Please reproduce the listing word for word, from its first line up to and including the line that contains "[251, 801, 345, 830]".
**** Record excerpts ****
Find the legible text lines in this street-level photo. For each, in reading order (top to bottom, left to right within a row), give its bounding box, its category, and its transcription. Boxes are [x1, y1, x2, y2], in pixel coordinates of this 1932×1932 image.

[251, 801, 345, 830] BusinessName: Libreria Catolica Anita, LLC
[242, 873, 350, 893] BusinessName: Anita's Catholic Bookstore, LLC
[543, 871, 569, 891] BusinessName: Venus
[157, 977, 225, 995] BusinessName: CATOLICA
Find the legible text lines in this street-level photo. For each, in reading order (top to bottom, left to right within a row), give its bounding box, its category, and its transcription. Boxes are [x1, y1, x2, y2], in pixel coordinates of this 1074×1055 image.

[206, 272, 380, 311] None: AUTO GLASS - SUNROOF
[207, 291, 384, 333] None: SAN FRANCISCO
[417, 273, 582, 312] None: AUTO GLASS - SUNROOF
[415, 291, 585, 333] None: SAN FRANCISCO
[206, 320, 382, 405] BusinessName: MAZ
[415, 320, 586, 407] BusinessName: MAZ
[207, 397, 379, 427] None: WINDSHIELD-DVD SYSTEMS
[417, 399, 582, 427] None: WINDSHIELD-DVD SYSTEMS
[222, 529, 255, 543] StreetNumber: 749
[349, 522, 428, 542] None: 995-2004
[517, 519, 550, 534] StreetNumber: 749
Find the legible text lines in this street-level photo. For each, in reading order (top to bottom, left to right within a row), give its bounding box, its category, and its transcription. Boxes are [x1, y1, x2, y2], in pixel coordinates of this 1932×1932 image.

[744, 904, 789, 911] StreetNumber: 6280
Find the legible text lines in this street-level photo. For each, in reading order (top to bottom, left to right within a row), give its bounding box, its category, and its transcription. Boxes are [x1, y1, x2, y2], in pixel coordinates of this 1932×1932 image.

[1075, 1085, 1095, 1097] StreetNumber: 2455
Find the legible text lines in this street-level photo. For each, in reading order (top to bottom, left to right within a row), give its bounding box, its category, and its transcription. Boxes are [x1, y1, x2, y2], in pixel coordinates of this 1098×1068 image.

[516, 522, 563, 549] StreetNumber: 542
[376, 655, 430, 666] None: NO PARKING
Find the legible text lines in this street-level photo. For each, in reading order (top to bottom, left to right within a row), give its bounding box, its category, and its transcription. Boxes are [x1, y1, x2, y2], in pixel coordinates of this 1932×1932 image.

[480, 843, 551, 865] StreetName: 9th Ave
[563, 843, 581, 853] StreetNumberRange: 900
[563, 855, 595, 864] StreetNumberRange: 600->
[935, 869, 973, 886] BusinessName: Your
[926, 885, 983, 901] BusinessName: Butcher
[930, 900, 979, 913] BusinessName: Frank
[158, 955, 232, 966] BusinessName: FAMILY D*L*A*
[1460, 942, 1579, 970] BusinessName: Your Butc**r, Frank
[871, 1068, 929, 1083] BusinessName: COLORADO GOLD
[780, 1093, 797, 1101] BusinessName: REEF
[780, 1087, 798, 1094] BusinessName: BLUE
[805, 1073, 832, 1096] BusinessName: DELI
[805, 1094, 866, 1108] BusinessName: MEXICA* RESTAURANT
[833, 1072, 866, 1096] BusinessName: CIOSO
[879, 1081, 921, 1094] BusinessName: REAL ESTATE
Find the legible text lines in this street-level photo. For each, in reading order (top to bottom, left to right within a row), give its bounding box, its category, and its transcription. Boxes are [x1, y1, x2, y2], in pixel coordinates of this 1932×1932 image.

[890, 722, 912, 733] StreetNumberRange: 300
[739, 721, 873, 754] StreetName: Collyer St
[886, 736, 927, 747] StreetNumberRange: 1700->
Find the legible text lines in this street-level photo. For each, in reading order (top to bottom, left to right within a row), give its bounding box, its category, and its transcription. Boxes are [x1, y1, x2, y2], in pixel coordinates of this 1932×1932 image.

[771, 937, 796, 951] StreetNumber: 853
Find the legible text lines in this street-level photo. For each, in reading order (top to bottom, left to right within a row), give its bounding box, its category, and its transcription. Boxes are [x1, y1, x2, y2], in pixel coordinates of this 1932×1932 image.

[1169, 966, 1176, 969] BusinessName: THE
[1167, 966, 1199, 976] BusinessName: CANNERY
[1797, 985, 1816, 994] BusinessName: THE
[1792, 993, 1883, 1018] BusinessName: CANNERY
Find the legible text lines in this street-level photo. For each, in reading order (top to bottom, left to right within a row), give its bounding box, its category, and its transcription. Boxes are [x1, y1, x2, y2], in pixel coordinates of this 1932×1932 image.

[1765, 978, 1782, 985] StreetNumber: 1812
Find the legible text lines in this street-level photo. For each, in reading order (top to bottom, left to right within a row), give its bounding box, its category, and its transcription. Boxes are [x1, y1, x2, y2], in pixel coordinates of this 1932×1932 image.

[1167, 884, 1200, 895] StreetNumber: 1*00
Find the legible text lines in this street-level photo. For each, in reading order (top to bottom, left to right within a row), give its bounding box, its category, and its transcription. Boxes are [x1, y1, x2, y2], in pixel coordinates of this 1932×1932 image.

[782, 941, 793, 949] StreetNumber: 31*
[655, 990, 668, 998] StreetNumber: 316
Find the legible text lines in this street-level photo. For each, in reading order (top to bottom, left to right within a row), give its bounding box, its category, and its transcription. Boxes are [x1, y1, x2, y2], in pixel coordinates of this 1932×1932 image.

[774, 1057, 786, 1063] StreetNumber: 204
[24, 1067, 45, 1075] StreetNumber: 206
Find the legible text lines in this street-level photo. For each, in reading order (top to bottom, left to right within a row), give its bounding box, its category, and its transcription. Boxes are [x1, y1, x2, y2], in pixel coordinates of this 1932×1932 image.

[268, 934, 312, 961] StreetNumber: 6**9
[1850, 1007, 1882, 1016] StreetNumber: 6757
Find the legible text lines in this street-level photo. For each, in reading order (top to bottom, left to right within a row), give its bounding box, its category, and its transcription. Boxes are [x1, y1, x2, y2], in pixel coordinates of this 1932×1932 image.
****
● **The solution**:
Find the legible text lines in this street-level photo. For each, in reading order (top to bottom, left to right within a row), give its bounding box, its category, and its transcription. Boxes are [x1, y1, x2, y2], in pixel coordinates of this 1932×1932 image.

[251, 801, 345, 830] BusinessName: Libreria Catolica Anita, LLC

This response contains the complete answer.